Matériellement prête à appareiller, l’équipe de sauveteurs et de sauveteuses n’a rencontré aucune difficulté administrative. « La demande du pavillon espagnol n’a pas été un problème, le bateau l’avait déjà, nous n’avons fait que la renouveler », souligne Daniel Rivas Pacheco, membre du projet Maydayterraneo. Il poursuit : « Aujourd’hui, nous n’attendons plus que les autorisations du gouvernement pour naviguer. Tous nos papiers sont en règle, selon les autorités. »

« Ici, “ongi etorri” veut dire bienvenue »

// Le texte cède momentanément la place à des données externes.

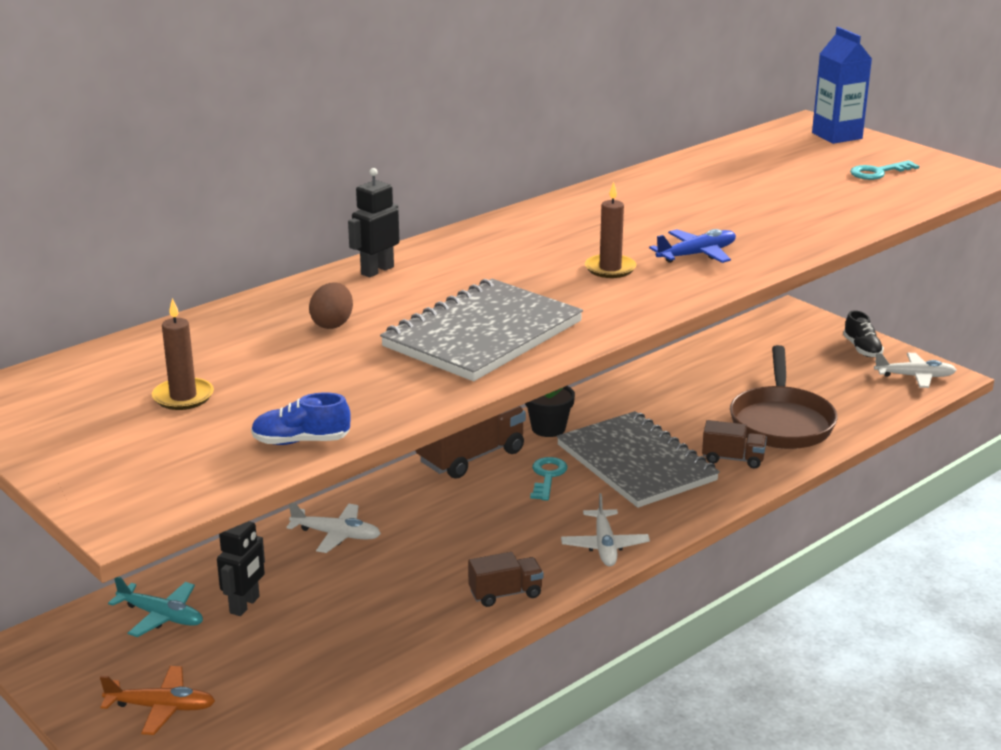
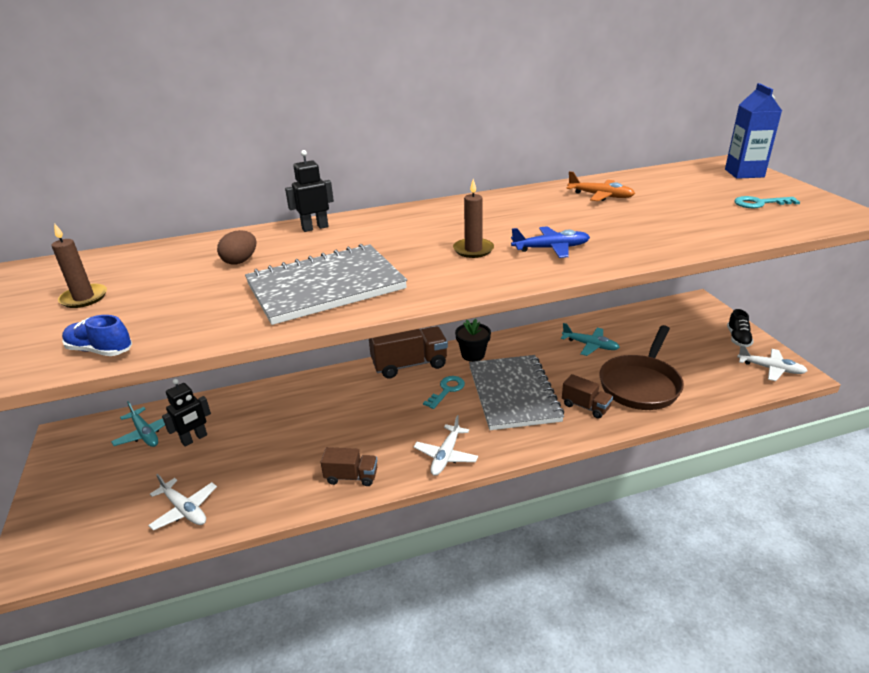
camera: 25 degrees right, 5 degrees up
orange plane [100,666,215,735] -> orange plane moved to [567,171,635,201]
white plane [286,502,381,553] -> white plane moved to [148,474,217,530]
none -> turquoise plane [561,323,620,356]

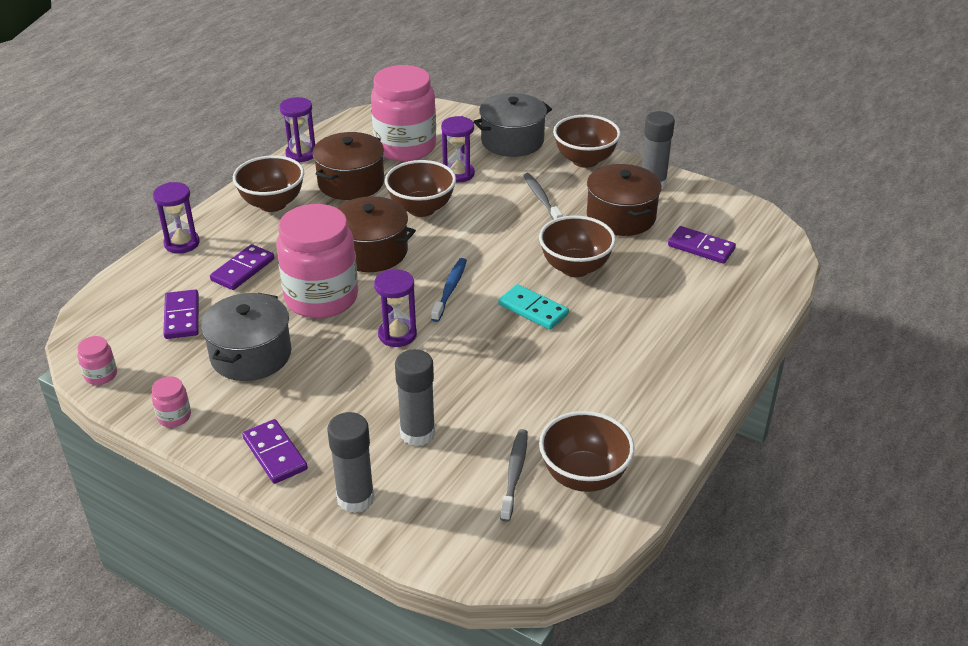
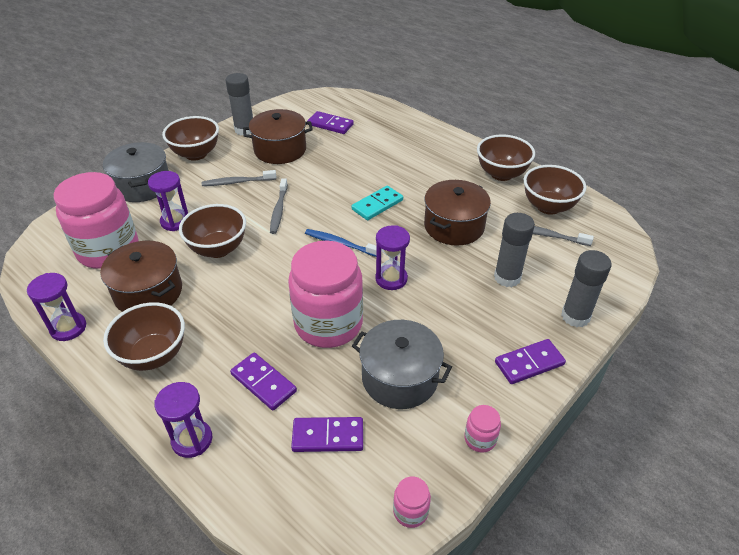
camera: 80 degrees left, 5 degrees up
brown pot [337,196,416,272] -> brown pot moved to [424,180,491,246]
brown bowl [539,215,616,277] -> brown bowl moved to [477,135,535,181]
purple domino [668,226,736,264] -> purple domino turned 75 degrees clockwise [307,111,354,134]
none -> grey toothbrush [270,178,288,234]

Avant tout, il a fallu acheter le chalutier. Pour cela, le gouvernement autonome basque a fait un don de 400 000 euros : une aide spontanée et décisive. « À trois reprises, des membres du gouvernement nous ont appelés pour savoir ce qu’ils pouvaient faire pour nous », s’étonne l’humanitaire ibérique. Depuis le début de l’année, l’Espagne est redevenue une route migratoire importante, et le Pays basque un point de passage incontournable avant la France, le Royaume-Uni et l’Allemagne. Pour autant, pas de crispations de la part de l’exécutif (centre-droit) de la collectivité autonome. Au contraire, ont fleuri des affiches publiques monumentales destinées aux réfugiés : « Ici, “ongi etorri” veut dire bienvenue. »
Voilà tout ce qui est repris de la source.